New study suggests children born via C-section twice as likely to become obese
A new study from a program at the Harvard Medical School reveals that children born via C-section may be twice as likely to become obese by age three than those born via vaginal delivery. However, more research is needed to determine whether there is a causal relationship, or something else causing the correlation.
According to a recent study, children born via C-section may be twice as likely to become obese in childhood.
The research team suggest that this may be caused by bacteria in the gut that affects the way food is digested. Dr. Matthew Gillman, the senior author if the new study and director of the Obesity Prevention Program at Harvard Medical School, said Project Viva followed about 2,000 expecting-mothers until their children reached age 3.
"At age 3, what we found was that among the 3-year-olds born by Caesarean-section, the rate of obesity was about 16%. Whereas those born by vaginal delivery, it was about 8%, so it's about a twofold increase in the risk of obesity for children born by Caesarean-section," Gillman said.
Rachael Larimore, the managing editor for Slate, has given birth to three children via C-section. She said she tries to have a "healthy" skepticism toward studies like this one because she believe the media tends to sensationalize the story and misinterpret the data.
"Sometimes stories like to find the correlation in a study and find cause that the people who are doing the study didn't find," Larimore said. "And this seems to be a very sound study, and it makes me want to see more studies ... I just think we need to be careful not to stigmatize women who have a C-section."

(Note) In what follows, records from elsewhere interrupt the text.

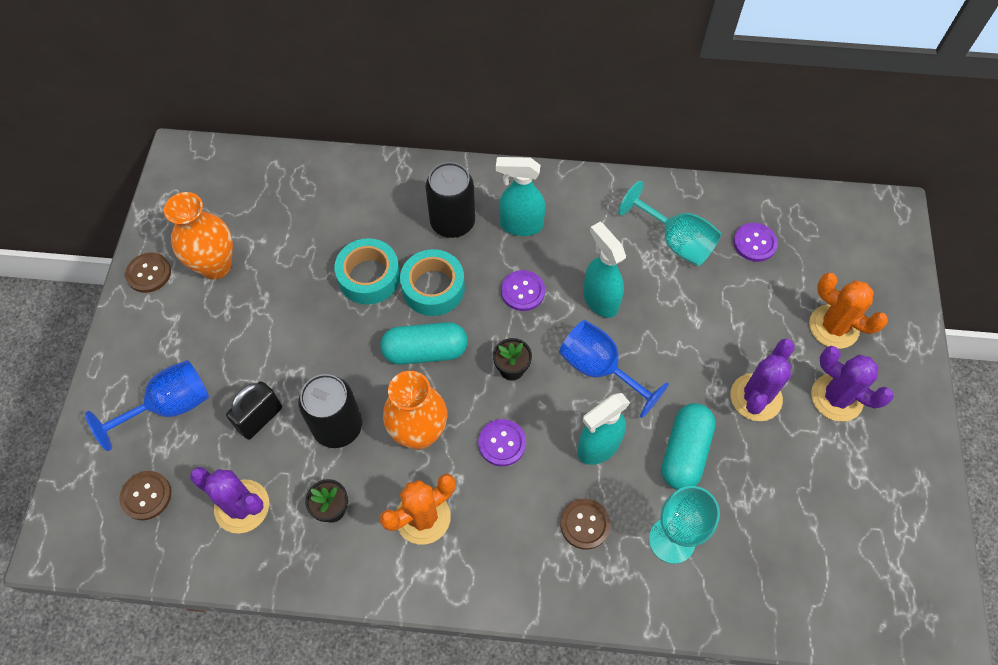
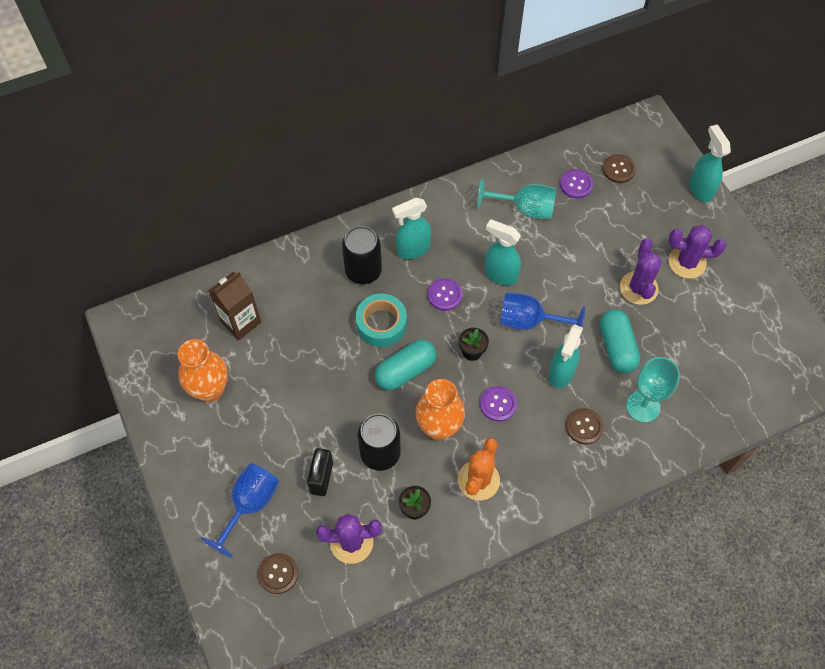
camera: 30 degrees left, 0 degrees up
brown button [125,252,171,293] -> brown button moved to [603,154,636,183]
turquoise tape [334,238,400,305] -> none
orange cactus [809,273,888,349] -> none
none -> brown carton [208,272,261,340]
none -> turquoise spray bottle [689,125,731,202]

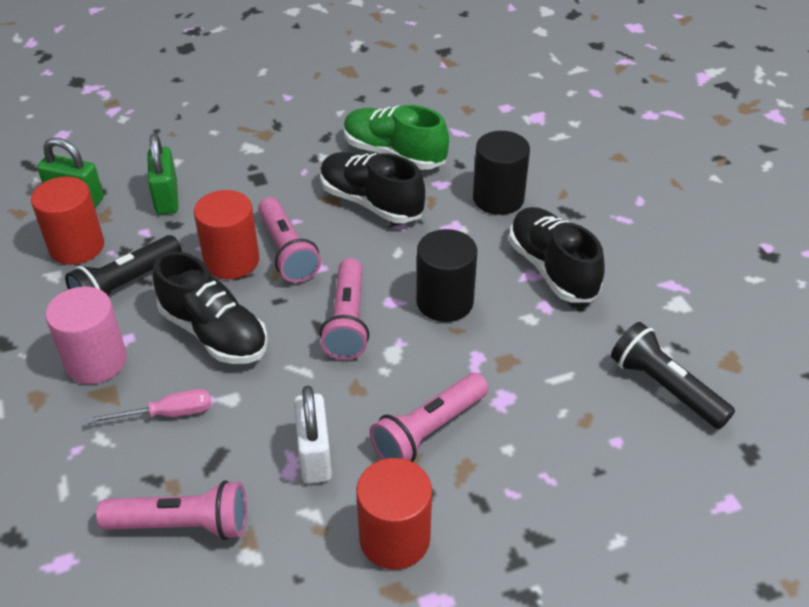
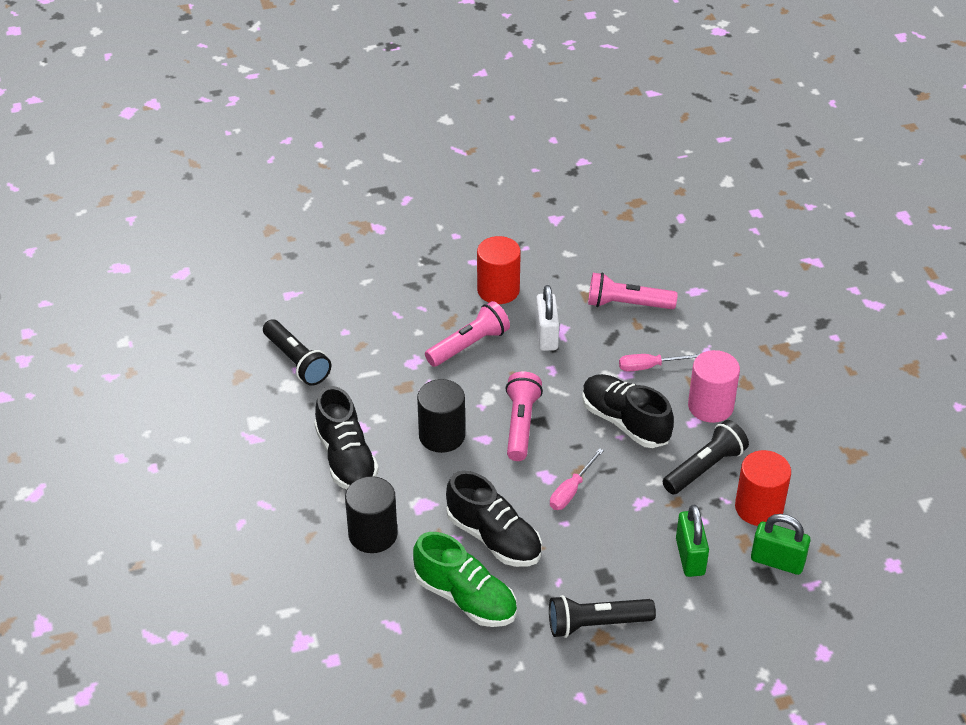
camera: 175 degrees left, 0 degrees up
red cylinder [194,190,259,279] -> none
pink flashlight [258,197,321,283] -> pink screwdriver [550,448,604,510]
none -> black flashlight [549,595,656,638]

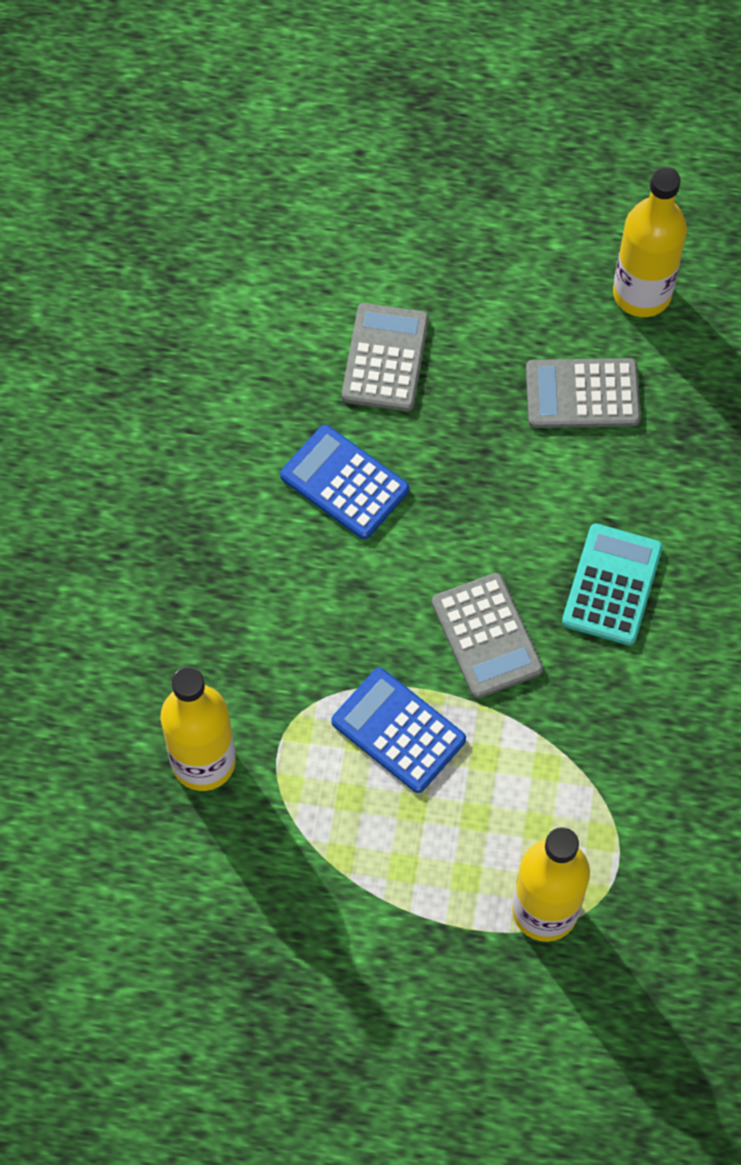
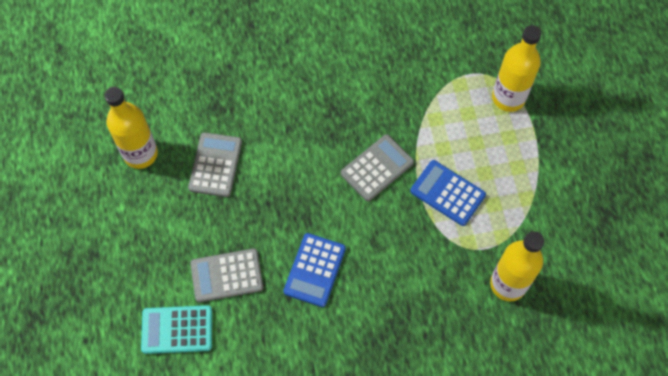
camera: 110 degrees left, 0 degrees up
blue calculator [331,668,466,793] -> blue calculator turned 105 degrees clockwise [410,160,486,226]
grey calculator [526,358,641,428] -> grey calculator turned 150 degrees counterclockwise [188,132,242,197]
turquoise calculator [562,524,663,645] -> turquoise calculator moved to [141,305,212,354]

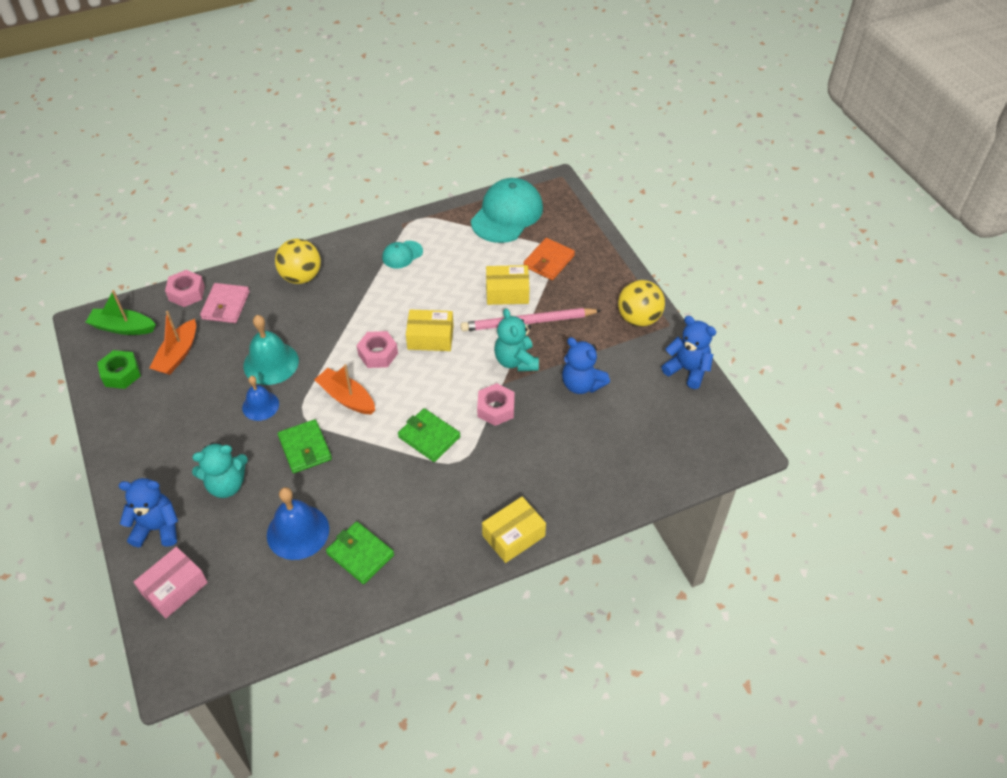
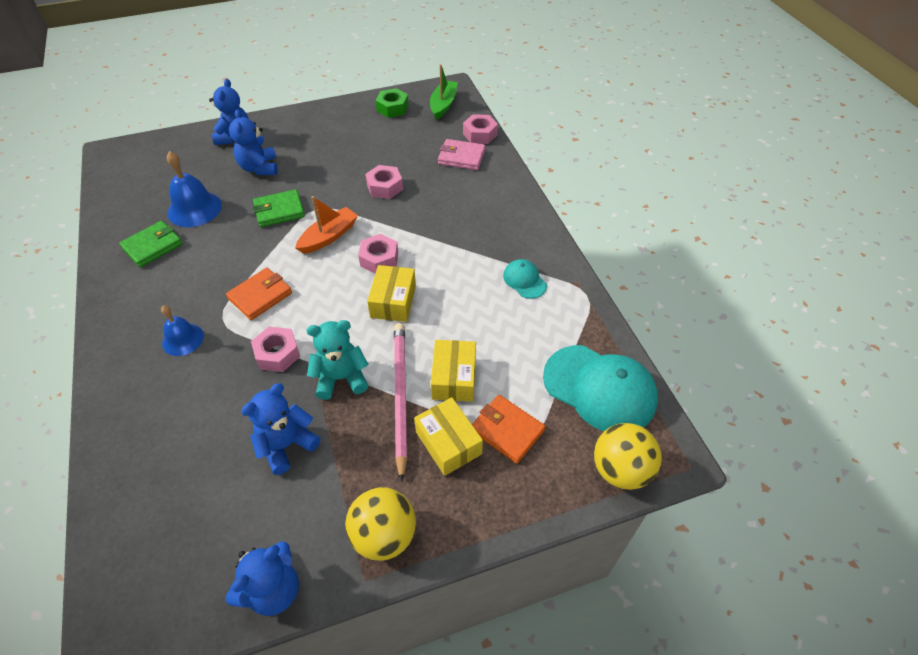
camera: 95 degrees right, 0 degrees up
pink box [134,547,208,618] -> none
orange boat [149,311,196,375] -> none
turquoise teddy bear [192,442,248,498] -> blue teddy bear [229,109,278,175]
blue bell [242,376,279,421] -> blue bell moved to [161,305,204,356]
turquoise bell [243,315,299,385] -> pink nut [365,165,403,199]
yellow ball [275,239,321,284] -> yellow ball moved to [594,423,662,490]
green wallet [398,408,460,462] -> orange wallet [226,268,292,320]
yellow box [482,497,546,563] -> yellow box moved to [414,397,483,476]

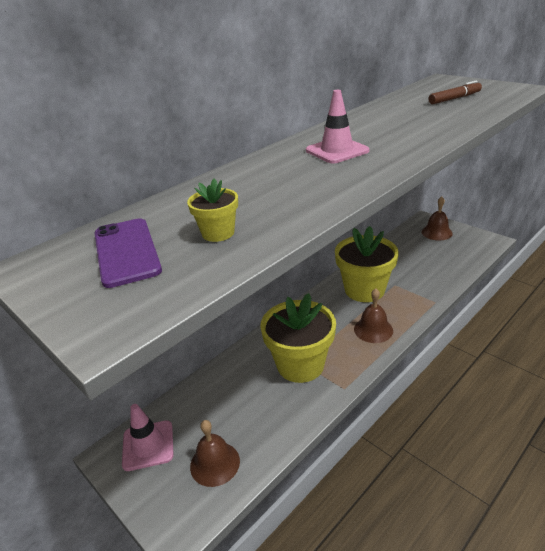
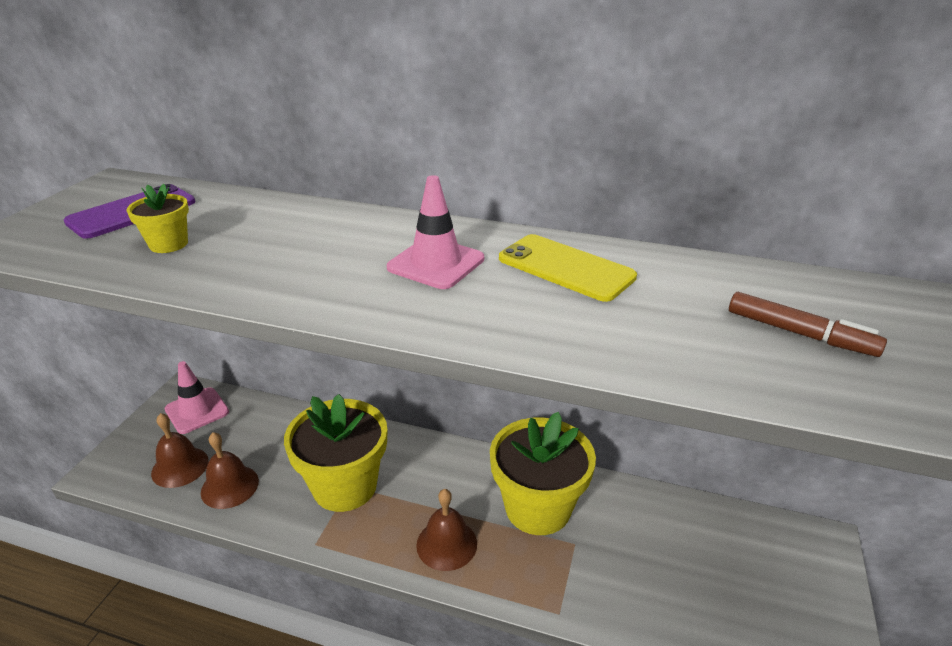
camera: 60 degrees right, 0 degrees up
brown bell [422,197,453,240] -> brown bell moved to [201,432,259,509]
none -> yellow phone [499,234,637,302]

Larimore said women have to take in multiple considerations when deciding how to birth their babies. After successfully birthing her son from an emergency C-section, she decided to have all of subsequent births the same way.
Gillman said causality cannot be determined in an observational study like Project Viva, but his research team looked at other influencing factors.
"Looking at the study itself, it was important for us to look at maternal body mass index or obesity because it's related to both Caesarean-section and offspring obesity. And we thought, 'Could this be the explanation?' But no matter how we took it into account, we still saw the association," Gillman said.
The doctor said it's important to take his team's study into consideration because of the sharp increase in C-sections in the United States and because it's an important decision for women and their obstetricians. Larimore said she would like to see more studies focused on why more women are having C-sections.
"Is it because we are having women deliver children older and older? You know, women in their forties are having children. Is it because more women are obese? As (Gillman) said, there's a correlation between obesity and having to deliver via C-section, so I think it's an important addition to the conversation," Laramine said.
Gillman said he would also like to see research into the mechanisms of the link between C-sections and childhood obesity. With childhood obesity on the rise, more studies trying to explain the figures are likely to come.